Le 3 octobre, José Santiago Ealy, directeur du quotidien La Crónica, publication de la ville de Tijuana (Etat de Tijuana, Nord-Ouest), dénonce dans un éditorial la discrimination dont fait l’objet son journal de la part des autorités de l’Etat dans l’attribution de la publicité publique et l’accès à l’information. Le 30 août, le journal avait révélé que le salaire de Eugenio Elorduy, gouverneur de Tijuana, avait augmenté de 65 %. Il avait également mis en cause l’élu dans des affaires de népotisme et d’abus de pouvoir.
Le 17 octobre, la juge Catalina Ruiz Pacheco accepte d’étudier la demande formulée par le ministère public de délivrer un mandat d’arrêt contre Oscar Cantú Murguía, éditeur du quotidien Norte de Ciudad Juárez, et sept autres journalistes de la rédaction. Tous sont poursuivis pour "diffamation" par Manuel Quevedo Reyes, ancien maire de Ciudad Juárez et actuel chef d’une entreprise immobilière. Le quotidien avait dénoncé les conditions présumées douteuses dans lesquelles celui-ci avait vendu un terrain à la collectivité. L’ancien maire réclame cinquante millions de pesos (5 165 000 euros) de dommages et intérêts et la fermeture du journal.

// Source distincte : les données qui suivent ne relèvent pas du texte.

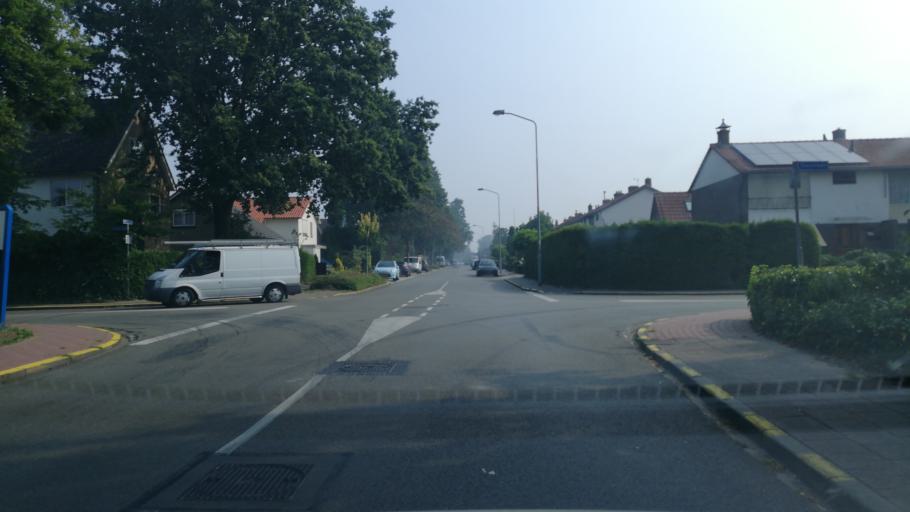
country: NL
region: Gelderland
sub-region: Gemeente Ermelo
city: Ermelo
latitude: 52.2936
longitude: 5.6109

Le 18 novembre, six journalistes du quotidien La Jornada, sont cités à comparaître par la justice fédérale suite à plusieurs articles parus en janvier 2002 sur un scandale de corruption au sein de la compagnie pétrolière publique Petroleos Mexicanos (Pemex). Lors des précédentes convocations, les six journalistes avaient déjà refusé de révéler leurs sources.

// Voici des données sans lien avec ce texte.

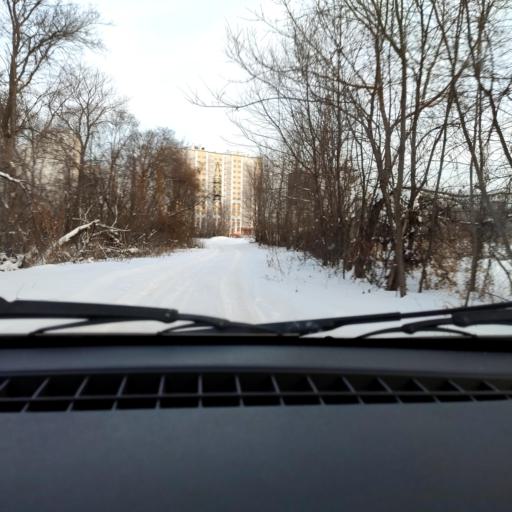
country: RU
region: Bashkortostan
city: Mikhaylovka
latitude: 54.7879
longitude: 55.8465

Le 19 novembre, Luciano Campos Garza, correspondant du quotidien Proceso à Monterrey (Etat du Nuevo León), est retenu contre son gré dans les locaux de l’Institut national des migrations (INM) pendant plusieurs heures. Une fonctionnaire de cette administration tente de faire pression sur lui pour qu’il lui remette des documents sur des irrégularités constatées au sein de l’INM et dont elle suppose qu’il a une copie.
Le 16 décembre, Francisco Guerrero et Fabiola Escobar du quotidien La Jornada de Morelos, publié à Morelos, sont convoqués par la justice de l’Etat. Seul le premier s’est présenté. Le juge l’a interrogé sur les sources d’informations lui ayant permis de rédiger un article publié en août 2002 sur une affaire de don de sang contaminé par le virus VIH à l’Institut mexicain de la sécurité sociale. Une enquête avait été ouverte par le ministère public.